-- BEGIN --
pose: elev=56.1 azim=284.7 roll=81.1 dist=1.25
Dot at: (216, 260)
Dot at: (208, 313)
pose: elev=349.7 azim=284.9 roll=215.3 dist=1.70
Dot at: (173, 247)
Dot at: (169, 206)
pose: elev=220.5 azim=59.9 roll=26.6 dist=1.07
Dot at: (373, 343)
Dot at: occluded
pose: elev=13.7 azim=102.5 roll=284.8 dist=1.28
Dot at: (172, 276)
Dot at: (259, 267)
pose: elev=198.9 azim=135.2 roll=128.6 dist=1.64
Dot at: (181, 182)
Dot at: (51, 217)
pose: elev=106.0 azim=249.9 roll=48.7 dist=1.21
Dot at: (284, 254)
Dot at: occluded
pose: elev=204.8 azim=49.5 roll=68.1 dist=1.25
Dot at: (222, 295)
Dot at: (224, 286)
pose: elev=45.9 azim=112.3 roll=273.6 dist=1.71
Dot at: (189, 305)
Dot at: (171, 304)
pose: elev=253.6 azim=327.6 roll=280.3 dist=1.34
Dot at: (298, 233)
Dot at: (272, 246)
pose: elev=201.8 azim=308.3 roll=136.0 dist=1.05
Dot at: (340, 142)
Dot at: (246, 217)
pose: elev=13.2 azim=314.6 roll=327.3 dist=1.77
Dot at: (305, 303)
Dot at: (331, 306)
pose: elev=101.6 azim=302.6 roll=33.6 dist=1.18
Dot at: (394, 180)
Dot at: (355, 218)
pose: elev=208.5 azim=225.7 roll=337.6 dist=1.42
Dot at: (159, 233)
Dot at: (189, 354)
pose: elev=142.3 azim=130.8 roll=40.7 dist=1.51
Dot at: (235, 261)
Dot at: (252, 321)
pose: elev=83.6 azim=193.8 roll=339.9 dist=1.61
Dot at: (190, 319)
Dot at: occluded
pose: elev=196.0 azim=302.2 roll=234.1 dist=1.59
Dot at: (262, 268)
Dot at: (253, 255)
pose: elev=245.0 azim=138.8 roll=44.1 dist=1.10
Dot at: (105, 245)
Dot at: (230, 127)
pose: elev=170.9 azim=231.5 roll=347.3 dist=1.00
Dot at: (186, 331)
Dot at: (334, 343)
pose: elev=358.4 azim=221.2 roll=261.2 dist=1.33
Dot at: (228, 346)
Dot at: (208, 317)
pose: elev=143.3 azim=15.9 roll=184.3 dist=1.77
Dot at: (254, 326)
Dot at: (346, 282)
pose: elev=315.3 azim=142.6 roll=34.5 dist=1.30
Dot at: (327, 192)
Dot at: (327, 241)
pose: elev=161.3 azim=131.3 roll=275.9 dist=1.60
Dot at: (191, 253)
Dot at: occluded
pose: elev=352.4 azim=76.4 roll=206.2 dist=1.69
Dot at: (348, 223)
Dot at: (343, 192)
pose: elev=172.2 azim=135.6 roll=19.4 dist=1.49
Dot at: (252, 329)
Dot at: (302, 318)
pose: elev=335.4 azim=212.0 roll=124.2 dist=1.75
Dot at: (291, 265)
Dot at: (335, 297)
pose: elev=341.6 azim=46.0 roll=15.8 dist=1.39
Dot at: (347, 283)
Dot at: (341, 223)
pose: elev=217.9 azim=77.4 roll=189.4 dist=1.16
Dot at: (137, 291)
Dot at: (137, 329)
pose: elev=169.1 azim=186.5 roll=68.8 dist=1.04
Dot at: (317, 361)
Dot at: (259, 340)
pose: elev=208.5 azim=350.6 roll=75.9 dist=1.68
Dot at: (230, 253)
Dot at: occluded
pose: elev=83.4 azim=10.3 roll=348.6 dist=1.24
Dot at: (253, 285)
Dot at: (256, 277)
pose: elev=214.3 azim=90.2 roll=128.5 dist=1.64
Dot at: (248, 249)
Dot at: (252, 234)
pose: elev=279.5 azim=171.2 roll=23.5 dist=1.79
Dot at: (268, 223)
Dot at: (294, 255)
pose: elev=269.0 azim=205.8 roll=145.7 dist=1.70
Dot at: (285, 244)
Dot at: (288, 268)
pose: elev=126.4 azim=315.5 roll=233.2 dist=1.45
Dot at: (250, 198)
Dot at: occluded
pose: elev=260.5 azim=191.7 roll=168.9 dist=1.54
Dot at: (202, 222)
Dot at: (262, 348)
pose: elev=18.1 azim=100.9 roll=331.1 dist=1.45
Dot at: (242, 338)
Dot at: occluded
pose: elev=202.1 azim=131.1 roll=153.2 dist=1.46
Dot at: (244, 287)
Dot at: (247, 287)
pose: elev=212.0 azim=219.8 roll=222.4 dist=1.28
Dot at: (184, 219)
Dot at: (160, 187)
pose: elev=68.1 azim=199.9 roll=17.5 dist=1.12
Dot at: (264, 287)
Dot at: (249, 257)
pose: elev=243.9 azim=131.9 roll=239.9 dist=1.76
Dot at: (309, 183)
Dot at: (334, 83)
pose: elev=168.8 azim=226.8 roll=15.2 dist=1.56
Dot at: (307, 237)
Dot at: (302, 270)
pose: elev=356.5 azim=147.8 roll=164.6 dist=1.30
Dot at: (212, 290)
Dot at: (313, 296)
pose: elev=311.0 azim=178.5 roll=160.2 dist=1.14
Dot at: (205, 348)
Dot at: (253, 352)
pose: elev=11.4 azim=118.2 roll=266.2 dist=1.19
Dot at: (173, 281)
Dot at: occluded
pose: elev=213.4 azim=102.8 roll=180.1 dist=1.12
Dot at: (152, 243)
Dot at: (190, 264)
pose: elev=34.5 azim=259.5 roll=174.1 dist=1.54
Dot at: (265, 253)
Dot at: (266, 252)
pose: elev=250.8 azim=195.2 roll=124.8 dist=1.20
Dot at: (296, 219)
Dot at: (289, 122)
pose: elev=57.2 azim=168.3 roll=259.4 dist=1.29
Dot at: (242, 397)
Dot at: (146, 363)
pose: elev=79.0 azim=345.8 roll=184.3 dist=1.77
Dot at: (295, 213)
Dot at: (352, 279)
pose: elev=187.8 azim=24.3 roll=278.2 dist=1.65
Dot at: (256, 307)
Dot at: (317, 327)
-- END --
• _EXERCISE PROMPT_: Copy out all of the material above, line for line, with every character unchanged.

• _FINAL RESULT_:
pose: elev=56.1 azim=284.7 roll=81.1 dist=1.25
Dot at: (216, 260)
Dot at: (208, 313)
pose: elev=349.7 azim=284.9 roll=215.3 dist=1.70
Dot at: (173, 247)
Dot at: (169, 206)
pose: elev=220.5 azim=59.9 roll=26.6 dist=1.07
Dot at: (373, 343)
Dot at: occluded
pose: elev=13.7 azim=102.5 roll=284.8 dist=1.28
Dot at: (172, 276)
Dot at: (259, 267)
pose: elev=198.9 azim=135.2 roll=128.6 dist=1.64
Dot at: (181, 182)
Dot at: (51, 217)
pose: elev=106.0 azim=249.9 roll=48.7 dist=1.21
Dot at: (284, 254)
Dot at: occluded
pose: elev=204.8 azim=49.5 roll=68.1 dist=1.25
Dot at: (222, 295)
Dot at: (224, 286)
pose: elev=45.9 azim=112.3 roll=273.6 dist=1.71
Dot at: (189, 305)
Dot at: (171, 304)
pose: elev=253.6 azim=327.6 roll=280.3 dist=1.34
Dot at: (298, 233)
Dot at: (272, 246)
pose: elev=201.8 azim=308.3 roll=136.0 dist=1.05
Dot at: (340, 142)
Dot at: (246, 217)
pose: elev=13.2 azim=314.6 roll=327.3 dist=1.77
Dot at: (305, 303)
Dot at: (331, 306)
pose: elev=101.6 azim=302.6 roll=33.6 dist=1.18
Dot at: (394, 180)
Dot at: (355, 218)
pose: elev=208.5 azim=225.7 roll=337.6 dist=1.42
Dot at: (159, 233)
Dot at: (189, 354)
pose: elev=142.3 azim=130.8 roll=40.7 dist=1.51
Dot at: (235, 261)
Dot at: (252, 321)
pose: elev=83.6 azim=193.8 roll=339.9 dist=1.61
Dot at: (190, 319)
Dot at: occluded
pose: elev=196.0 azim=302.2 roll=234.1 dist=1.59
Dot at: (262, 268)
Dot at: (253, 255)
pose: elev=245.0 azim=138.8 roll=44.1 dist=1.10
Dot at: (105, 245)
Dot at: (230, 127)
pose: elev=170.9 azim=231.5 roll=347.3 dist=1.00
Dot at: (186, 331)
Dot at: (334, 343)
pose: elev=358.4 azim=221.2 roll=261.2 dist=1.33
Dot at: (228, 346)
Dot at: (208, 317)
pose: elev=143.3 azim=15.9 roll=184.3 dist=1.77
Dot at: (254, 326)
Dot at: (346, 282)
pose: elev=315.3 azim=142.6 roll=34.5 dist=1.30
Dot at: (327, 192)
Dot at: (327, 241)
pose: elev=161.3 azim=131.3 roll=275.9 dist=1.60
Dot at: (191, 253)
Dot at: occluded
pose: elev=352.4 azim=76.4 roll=206.2 dist=1.69
Dot at: (348, 223)
Dot at: (343, 192)
pose: elev=172.2 azim=135.6 roll=19.4 dist=1.49
Dot at: (252, 329)
Dot at: (302, 318)
pose: elev=335.4 azim=212.0 roll=124.2 dist=1.75
Dot at: (291, 265)
Dot at: (335, 297)
pose: elev=341.6 azim=46.0 roll=15.8 dist=1.39
Dot at: (347, 283)
Dot at: (341, 223)
pose: elev=217.9 azim=77.4 roll=189.4 dist=1.16
Dot at: (137, 291)
Dot at: (137, 329)
pose: elev=169.1 azim=186.5 roll=68.8 dist=1.04
Dot at: (317, 361)
Dot at: (259, 340)
pose: elev=208.5 azim=350.6 roll=75.9 dist=1.68
Dot at: (230, 253)
Dot at: occluded
pose: elev=83.4 azim=10.3 roll=348.6 dist=1.24
Dot at: (253, 285)
Dot at: (256, 277)
pose: elev=214.3 azim=90.2 roll=128.5 dist=1.64
Dot at: (248, 249)
Dot at: (252, 234)
pose: elev=279.5 azim=171.2 roll=23.5 dist=1.79
Dot at: (268, 223)
Dot at: (294, 255)
pose: elev=269.0 azim=205.8 roll=145.7 dist=1.70
Dot at: (285, 244)
Dot at: (288, 268)
pose: elev=126.4 azim=315.5 roll=233.2 dist=1.45
Dot at: (250, 198)
Dot at: occluded
pose: elev=260.5 azim=191.7 roll=168.9 dist=1.54
Dot at: (202, 222)
Dot at: (262, 348)
pose: elev=18.1 azim=100.9 roll=331.1 dist=1.45
Dot at: (242, 338)
Dot at: occluded
pose: elev=202.1 azim=131.1 roll=153.2 dist=1.46
Dot at: (244, 287)
Dot at: (247, 287)
pose: elev=212.0 azim=219.8 roll=222.4 dist=1.28
Dot at: (184, 219)
Dot at: (160, 187)
pose: elev=68.1 azim=199.9 roll=17.5 dist=1.12
Dot at: (264, 287)
Dot at: (249, 257)
pose: elev=243.9 azim=131.9 roll=239.9 dist=1.76
Dot at: (309, 183)
Dot at: (334, 83)
pose: elev=168.8 azim=226.8 roll=15.2 dist=1.56
Dot at: (307, 237)
Dot at: (302, 270)
pose: elev=356.5 azim=147.8 roll=164.6 dist=1.30
Dot at: (212, 290)
Dot at: (313, 296)
pose: elev=311.0 azim=178.5 roll=160.2 dist=1.14
Dot at: (205, 348)
Dot at: (253, 352)
pose: elev=11.4 azim=118.2 roll=266.2 dist=1.19
Dot at: (173, 281)
Dot at: occluded
pose: elev=213.4 azim=102.8 roll=180.1 dist=1.12
Dot at: (152, 243)
Dot at: (190, 264)
pose: elev=34.5 azim=259.5 roll=174.1 dist=1.54
Dot at: (265, 253)
Dot at: (266, 252)
pose: elev=250.8 azim=195.2 roll=124.8 dist=1.20
Dot at: (296, 219)
Dot at: (289, 122)
pose: elev=57.2 azim=168.3 roll=259.4 dist=1.29
Dot at: (242, 397)
Dot at: (146, 363)
pose: elev=79.0 azim=345.8 roll=184.3 dist=1.77
Dot at: (295, 213)
Dot at: (352, 279)
pose: elev=187.8 azim=24.3 roll=278.2 dist=1.65
Dot at: (256, 307)
Dot at: (317, 327)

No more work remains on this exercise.